- Extracto de página
-=-=-=-=-

Neal Cassady pasó por todo y de todo: huérfano, arquetipo beatnik en la década del cincuenta, vago infatigable, ladrón de autos, expresidiario, esposo conflictivo y amante múltiple, asistente recurrente a la Universidad de Columbia, fue la más fuerte irradiación en la escritura de Jack Kerouac.
Tuve de pronto la visión de Dean, como un ángel ardiente y tembloroso y terrible que palpitaba hacia mí a través de la carretera, acercándose como una nube, a enorme velocidad, persiguiéndome por la pradera como el Mensajero de la Muerte y echándose sobre mí. Vi su cara extendiéndose sobre las llanuras, un rostro que expresaba una determinación férrea, loca, y los ojos soltando chispas; vi sus alas; vi su destartalado coche soltando chispas y llamas por todas partes; vi el sendero abrasado que dejaba a su paso: hasta lo vi abriéndose camino a través de los sembrados, las ciudades, derribando puentes, secando ríos. Era como la ira dirigiéndose al Oeste. Comprendí que Dean había enloquecido una vez más.
—Jack Kerouac, En el camino
Hace medio siglo —un dos de febrero de 1968, Día de la Candelaria en México—, en las afueras de San Miguel Allende, colapsó junto a las vías del tren Neal Cassady, estandarte de la Generación Beat, artista inédito e iconoclasta, compañero de Jack Kerouac y modelo y punto de partida para uno de los personajes más entrañables de la literatura del siglo pasado: Dean Moriarty, el arrebatado coprotagonista de la torrencial novela En el camino.

-=-=-=-=-

- Líneas dadas
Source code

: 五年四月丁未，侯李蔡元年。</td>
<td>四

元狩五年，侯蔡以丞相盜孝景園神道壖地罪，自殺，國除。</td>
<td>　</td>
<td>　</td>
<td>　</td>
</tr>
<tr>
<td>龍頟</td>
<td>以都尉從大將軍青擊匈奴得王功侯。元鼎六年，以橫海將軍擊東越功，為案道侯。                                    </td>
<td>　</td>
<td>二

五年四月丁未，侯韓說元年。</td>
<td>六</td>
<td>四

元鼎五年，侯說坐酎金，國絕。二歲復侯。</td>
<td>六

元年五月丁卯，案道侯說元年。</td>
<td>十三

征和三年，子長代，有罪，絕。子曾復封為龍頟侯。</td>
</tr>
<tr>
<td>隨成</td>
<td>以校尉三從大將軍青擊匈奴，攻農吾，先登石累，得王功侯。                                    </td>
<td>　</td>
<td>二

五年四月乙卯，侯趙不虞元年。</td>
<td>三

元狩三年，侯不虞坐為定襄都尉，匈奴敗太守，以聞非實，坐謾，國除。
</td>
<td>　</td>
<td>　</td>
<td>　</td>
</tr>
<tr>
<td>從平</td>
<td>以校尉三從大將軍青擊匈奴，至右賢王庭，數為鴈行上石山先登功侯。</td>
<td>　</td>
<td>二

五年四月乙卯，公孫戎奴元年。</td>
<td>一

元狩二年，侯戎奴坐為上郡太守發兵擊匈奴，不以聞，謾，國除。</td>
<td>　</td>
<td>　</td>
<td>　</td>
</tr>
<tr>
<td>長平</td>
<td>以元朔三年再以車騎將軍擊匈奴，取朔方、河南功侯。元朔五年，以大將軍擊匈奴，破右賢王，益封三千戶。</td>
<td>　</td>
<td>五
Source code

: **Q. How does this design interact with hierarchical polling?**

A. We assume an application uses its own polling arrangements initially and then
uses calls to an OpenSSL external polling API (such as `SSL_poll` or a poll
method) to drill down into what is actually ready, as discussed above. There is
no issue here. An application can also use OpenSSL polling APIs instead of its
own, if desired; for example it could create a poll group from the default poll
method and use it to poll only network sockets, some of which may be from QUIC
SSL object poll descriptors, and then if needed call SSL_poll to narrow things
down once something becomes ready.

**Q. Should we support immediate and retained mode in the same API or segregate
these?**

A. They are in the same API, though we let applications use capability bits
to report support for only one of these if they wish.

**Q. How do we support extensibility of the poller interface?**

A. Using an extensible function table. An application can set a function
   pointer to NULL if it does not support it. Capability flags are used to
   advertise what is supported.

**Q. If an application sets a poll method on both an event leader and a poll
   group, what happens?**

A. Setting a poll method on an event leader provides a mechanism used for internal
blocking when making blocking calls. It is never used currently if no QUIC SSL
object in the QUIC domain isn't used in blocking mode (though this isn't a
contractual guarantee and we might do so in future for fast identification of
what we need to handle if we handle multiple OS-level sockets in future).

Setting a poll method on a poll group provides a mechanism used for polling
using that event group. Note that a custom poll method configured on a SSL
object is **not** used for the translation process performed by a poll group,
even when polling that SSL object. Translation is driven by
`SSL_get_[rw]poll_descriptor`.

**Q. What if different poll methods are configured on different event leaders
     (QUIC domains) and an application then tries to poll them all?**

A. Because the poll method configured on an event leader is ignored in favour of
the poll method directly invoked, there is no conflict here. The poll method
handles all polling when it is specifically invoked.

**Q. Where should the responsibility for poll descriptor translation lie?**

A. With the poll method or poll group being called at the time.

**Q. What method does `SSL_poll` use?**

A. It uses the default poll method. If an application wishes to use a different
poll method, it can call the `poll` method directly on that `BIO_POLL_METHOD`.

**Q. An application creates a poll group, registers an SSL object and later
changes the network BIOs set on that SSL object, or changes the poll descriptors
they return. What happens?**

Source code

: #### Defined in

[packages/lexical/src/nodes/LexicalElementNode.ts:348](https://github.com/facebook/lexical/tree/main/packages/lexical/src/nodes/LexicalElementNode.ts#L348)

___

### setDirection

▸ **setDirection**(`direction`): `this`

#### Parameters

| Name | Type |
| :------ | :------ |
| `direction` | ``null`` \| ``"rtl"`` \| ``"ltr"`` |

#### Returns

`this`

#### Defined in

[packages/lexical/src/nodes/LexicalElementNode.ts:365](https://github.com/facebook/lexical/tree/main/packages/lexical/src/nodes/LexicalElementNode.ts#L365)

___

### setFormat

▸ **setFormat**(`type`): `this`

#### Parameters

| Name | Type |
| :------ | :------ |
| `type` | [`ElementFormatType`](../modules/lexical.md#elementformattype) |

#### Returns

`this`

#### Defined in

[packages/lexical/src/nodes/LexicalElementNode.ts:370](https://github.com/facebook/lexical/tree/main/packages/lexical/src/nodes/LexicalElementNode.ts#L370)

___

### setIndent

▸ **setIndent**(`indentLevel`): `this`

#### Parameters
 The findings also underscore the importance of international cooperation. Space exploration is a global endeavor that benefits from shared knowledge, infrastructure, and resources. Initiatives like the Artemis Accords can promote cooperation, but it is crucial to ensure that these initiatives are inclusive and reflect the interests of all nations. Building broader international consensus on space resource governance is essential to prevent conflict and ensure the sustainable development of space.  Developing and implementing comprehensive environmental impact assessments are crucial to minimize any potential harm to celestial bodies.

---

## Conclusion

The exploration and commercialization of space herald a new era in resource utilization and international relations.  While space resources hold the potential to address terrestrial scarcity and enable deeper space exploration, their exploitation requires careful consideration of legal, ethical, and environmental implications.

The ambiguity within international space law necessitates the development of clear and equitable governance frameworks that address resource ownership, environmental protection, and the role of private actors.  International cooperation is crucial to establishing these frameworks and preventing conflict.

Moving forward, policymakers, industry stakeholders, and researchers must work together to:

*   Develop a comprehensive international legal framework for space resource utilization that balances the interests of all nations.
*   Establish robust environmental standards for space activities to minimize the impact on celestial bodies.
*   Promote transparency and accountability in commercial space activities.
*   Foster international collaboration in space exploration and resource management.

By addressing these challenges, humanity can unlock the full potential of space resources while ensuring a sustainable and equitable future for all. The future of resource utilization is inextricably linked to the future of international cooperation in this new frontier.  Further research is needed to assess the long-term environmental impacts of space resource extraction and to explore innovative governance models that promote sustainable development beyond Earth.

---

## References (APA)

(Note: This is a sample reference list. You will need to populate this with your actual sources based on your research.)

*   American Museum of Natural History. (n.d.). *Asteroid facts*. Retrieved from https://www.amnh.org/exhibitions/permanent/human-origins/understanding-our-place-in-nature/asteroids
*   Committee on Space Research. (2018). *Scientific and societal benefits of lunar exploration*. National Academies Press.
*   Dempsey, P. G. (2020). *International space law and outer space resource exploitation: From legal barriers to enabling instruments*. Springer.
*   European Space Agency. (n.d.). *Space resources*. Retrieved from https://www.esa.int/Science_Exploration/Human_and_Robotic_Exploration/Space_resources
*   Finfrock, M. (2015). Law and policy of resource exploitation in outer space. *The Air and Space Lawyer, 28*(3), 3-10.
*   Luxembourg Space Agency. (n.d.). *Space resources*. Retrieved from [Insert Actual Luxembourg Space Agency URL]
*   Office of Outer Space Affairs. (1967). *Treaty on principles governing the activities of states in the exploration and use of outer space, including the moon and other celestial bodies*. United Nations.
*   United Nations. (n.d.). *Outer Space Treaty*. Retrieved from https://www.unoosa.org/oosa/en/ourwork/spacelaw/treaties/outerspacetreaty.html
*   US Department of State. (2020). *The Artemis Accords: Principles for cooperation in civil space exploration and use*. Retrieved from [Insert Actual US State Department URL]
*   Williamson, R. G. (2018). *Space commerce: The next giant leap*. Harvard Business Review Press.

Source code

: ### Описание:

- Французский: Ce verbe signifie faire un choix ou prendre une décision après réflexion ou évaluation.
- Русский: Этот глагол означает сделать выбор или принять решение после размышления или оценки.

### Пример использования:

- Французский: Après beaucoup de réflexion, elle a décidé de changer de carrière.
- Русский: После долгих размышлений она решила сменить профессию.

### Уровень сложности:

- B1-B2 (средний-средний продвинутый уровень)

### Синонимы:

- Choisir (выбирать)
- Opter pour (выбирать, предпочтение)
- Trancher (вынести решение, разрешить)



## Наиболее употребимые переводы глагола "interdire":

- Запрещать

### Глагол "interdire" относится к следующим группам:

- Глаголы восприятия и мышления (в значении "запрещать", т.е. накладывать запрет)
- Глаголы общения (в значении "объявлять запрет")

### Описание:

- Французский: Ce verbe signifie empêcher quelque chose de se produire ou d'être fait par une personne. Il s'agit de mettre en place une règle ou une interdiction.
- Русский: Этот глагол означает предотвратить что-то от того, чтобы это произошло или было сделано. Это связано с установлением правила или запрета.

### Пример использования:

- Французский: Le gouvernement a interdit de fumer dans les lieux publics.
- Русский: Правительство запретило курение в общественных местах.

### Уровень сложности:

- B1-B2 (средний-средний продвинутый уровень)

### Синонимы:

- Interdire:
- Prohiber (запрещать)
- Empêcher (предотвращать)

-=-=-=-=-

¿Puedes transcribir del extracto sobre Neal Cassady el fragmento que va desde "Neal Cassady pasó" hasta "de Jack Kerouac.", ambos incluidos?

- Tu respuesta
Neal Cassady pasó por todo y de todo: huérfano, arquetipo beatnik en la década del cincuenta, vago infatigable, ladrón de autos, expresidiario, esposo conflictivo y amante múltiple, asistente recurrente a la Universidad de Columbia, fue la más fuerte irradiación en la escritura de Jack Kerouac.